▶ Data section
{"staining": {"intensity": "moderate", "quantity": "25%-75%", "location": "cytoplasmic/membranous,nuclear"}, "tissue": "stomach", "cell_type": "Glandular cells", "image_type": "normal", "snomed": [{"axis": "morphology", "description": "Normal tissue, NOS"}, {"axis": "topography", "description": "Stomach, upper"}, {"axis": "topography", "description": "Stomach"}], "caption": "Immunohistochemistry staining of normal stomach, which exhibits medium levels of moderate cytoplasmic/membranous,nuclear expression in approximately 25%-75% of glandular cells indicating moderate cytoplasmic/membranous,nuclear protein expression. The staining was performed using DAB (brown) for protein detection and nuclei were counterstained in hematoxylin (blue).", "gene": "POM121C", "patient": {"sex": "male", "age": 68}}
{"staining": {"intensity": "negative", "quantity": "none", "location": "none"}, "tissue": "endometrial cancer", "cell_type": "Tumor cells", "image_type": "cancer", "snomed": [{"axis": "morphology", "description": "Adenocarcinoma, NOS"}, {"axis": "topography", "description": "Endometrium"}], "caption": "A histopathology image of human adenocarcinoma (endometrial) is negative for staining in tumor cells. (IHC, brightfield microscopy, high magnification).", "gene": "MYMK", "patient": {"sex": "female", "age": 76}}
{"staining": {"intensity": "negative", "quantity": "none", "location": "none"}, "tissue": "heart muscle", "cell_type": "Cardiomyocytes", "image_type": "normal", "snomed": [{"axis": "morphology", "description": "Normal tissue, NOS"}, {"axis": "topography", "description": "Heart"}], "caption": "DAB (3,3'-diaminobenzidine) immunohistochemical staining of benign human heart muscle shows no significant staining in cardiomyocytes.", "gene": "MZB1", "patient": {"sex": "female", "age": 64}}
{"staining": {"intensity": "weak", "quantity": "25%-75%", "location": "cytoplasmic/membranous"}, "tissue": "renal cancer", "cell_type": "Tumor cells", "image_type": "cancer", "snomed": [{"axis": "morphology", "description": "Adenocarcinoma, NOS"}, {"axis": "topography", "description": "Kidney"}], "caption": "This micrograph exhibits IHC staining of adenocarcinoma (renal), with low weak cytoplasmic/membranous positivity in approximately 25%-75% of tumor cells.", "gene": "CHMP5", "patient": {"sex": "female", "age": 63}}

▶ Directions
Where a line of the data contains "membranous", copy that line.

▶ Response area
{"staining": {"intensity": "moderate", "quantity": "25%-75%", "location": "cytoplasmic/membranous,nuclear"}, "tissue": "stomach", "cell_type": "Glandular cells", "image_type": "normal", "snomed": [{"axis": "morphology", "description": "Normal tissue, NOS"}, {"axis": "topography", "description": "Stomach, upper"}, {"axis": "topography", "description": "Stomach"}], "caption": "Immunohistochemistry staining of normal stomach, which exhibits medium levels of moderate cytoplasmic/membranous,nuclear expression in approximately 25%-75% of glandular cells indicating moderate cytoplasmic/membranous,nuclear protein expression. The staining was performed using DAB (brown) for protein detection and nuclei were counterstained in hematoxylin (blue).", "gene": "POM121C", "patient": {"sex": "male", "age": 68}}
{"staining": {"intensity": "weak", "quantity": "25%-75%", "location": "cytoplasmic/membranous"}, "tissue": "renal cancer", "cell_type": "Tumor cells", "image_type": "cancer", "snomed": [{"axis": "morphology", "description": "Adenocarcinoma, NOS"}, {"axis": "topography", "description": "Kidney"}], "caption": "This micrograph exhibits IHC staining of adenocarcinoma (renal), with low weak cytoplasmic/membranous positivity in approximately 25%-75% of tumor cells.", "gene": "CHMP5", "patient": {"sex": "female", "age": 63}}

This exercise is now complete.